| WORK REQUEST |
Write the entries out again. Every character must match.

| TASK DATA |
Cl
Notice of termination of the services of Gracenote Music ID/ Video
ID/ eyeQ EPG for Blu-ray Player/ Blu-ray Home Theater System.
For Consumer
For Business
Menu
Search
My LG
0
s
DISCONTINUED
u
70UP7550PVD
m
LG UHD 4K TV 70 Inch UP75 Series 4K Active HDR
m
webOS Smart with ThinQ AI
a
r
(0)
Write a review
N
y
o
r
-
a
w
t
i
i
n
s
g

| YOUR RESPONSE |
Cl
Notice of termination of the services of Gracenote Music ID/ Video
ID/ eyeQ EPG for Blu-ray Player/ Blu-ray Home Theater System.
For Consumer
For Business
Menu
Search
My LG
0
s
DISCONTINUED
u
70UP7550PVD
m
LG UHD 4K TV 70 Inch UP75 Series 4K Active HDR
m
webOS Smart with ThinQ AI
a
r
(0)
Write a review
N
y
o
r
-
a
w
t
i
i
n
s
g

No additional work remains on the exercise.